Su: It was interesting to see the St Andrews, there was a girl from Year 9 interviewed about the experience of learning at home and one of the things, well the headline for it was she said it made her feel like an adult for a day, which was quite an interesting take that I guess the kids see parents more and more kind of doing work, computer work and that sort of thing, and it was her take that she was self-directed, she had some personalisation, she obviously had some scope of time and pace and place, and also where she physically worked in her home, it made her feel like an adult for a day.  So there is hope that once they’ve got over the novelty of being at home or being on a Google Doc at once and what that looks like, and it’s all so new and fun, that after that good learning will still happen.

Tom: That student sounds way more mature than me (laughing).

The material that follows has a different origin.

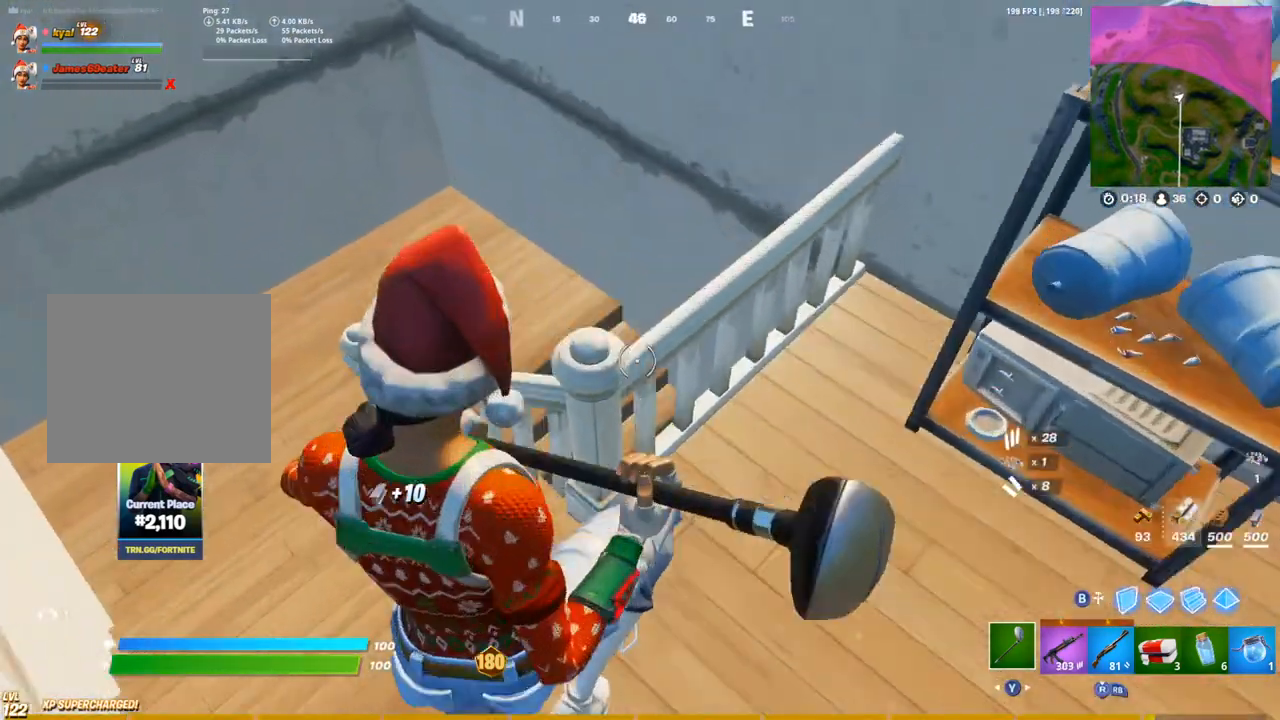
{"dt_ms": 500, "buttons": [], "left_stick": "down-left", "right_stick": "up-left", "events": [[17, "right_stick", "center"], [150, "left_stick", "down"], [300, "left_stick", "down-left"], [367, "right_stick", "up-left"]]}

Simon: Just listening to that example, I guess it calls to mind the idea that in one way, we’re scrambling for positives within this, but in terms of online learning it is an arena that to a certain extent you would say could suit some students.  I mean we talk about how much technology literate students are nowadays, people of that age group, obviously to turn the focus for just a second from the teachers adapting to the students adapting to it, it could be said that students are, by virtue of their familiarity with devices and the online world and technology, they’re better to be well placed to be able to adapt to this quickly.

Tom: Yep, so there’s...

Simon: Sorry this one’s for the room...

Tom: There’s one big caveat to that which is I think that a lot of students, they may be very adept with the technology and jumping on a video conference may be no problem for them, spending five or so hours moderating their own workflow, making sure they’re actually making progress and having that level of agency over their own learning pace is probably going to be something very different, and I think that’s probably going to scare a few teachers who know that a few students at the back of the classroom who have, if left unattended, might not necessarily get the most work done.  Actually I was going to ask you Su, that’s an interesting problem and someone whose run an online class for a while, how do you manage the students that are not necessarily the most self-motivated in this kind of transition?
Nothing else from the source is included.